Restate the entries below exactly. Images are not part of the copy.

Data provided:
★ ★ ★ ★ ★

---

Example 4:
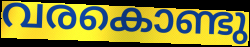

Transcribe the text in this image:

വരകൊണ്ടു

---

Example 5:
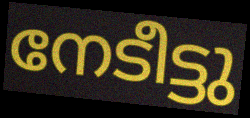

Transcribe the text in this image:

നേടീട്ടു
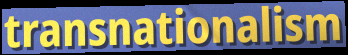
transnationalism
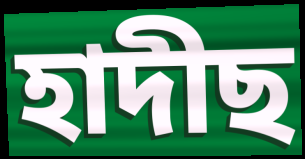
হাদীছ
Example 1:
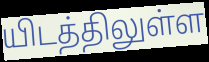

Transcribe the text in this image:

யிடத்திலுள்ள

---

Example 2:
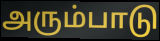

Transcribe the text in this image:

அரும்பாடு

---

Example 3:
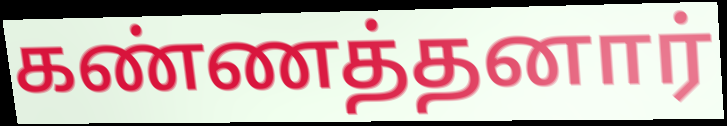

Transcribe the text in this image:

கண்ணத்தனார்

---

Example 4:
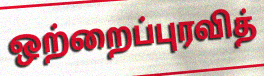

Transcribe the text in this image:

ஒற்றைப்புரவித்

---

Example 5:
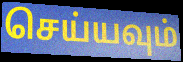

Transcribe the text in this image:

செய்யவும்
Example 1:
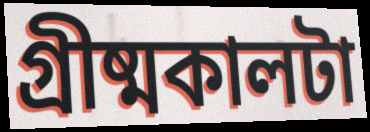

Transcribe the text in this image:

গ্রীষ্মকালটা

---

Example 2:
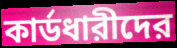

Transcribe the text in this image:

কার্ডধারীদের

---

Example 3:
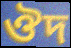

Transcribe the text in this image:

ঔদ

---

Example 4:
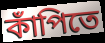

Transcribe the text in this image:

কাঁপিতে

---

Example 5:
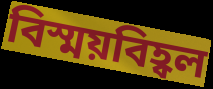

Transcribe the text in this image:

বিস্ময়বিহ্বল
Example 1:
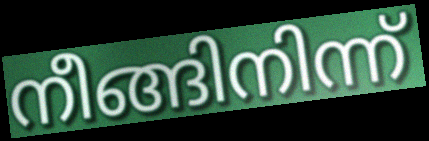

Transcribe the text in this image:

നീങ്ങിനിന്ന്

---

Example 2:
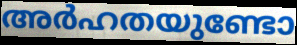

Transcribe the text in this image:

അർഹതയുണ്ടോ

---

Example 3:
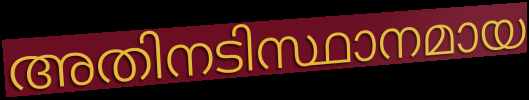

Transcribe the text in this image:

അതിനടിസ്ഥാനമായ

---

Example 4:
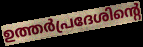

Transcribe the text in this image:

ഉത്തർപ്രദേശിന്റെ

★ ★ ★ ★ ★

Response area:
---

Example 4:

Transcribe the text in this image:

വരകൊണ്ടു

---

Example 5:

Transcribe the text in this image:

നേടീട്ടു
transnationalism
হাদীছ
Example 1:

Transcribe the text in this image:

யிடத்திலுள்ள

---

Example 2:

Transcribe the text in this image:

அரும்பாடு

---

Example 3:

Transcribe the text in this image:

கண்ணத்தனார்

---

Example 4:

Transcribe the text in this image:

ஒற்றைப்புரவித்

---

Example 5:

Transcribe the text in this image:

செய்யவும்
Example 1:

Transcribe the text in this image:

গ্রীষ্মকালটা

---

Example 2:

Transcribe the text in this image:

কার্ডধারীদের

---

Example 3:

Transcribe the text in this image:

ঔদ

---

Example 4:

Transcribe the text in this image:

কাঁপিতে

---

Example 5:

Transcribe the text in this image:

বিস্ময়বিহ্বল
Example 1:

Transcribe the text in this image:

നീങ്ങിനിന്ന്

---

Example 2:

Transcribe the text in this image:

അർഹതയുണ്ടോ

---

Example 3:

Transcribe the text in this image:

അതിനടിസ്ഥാനമായ

---

Example 4:

Transcribe the text in this image:

ഉത്തർപ്രദേശിന്റെ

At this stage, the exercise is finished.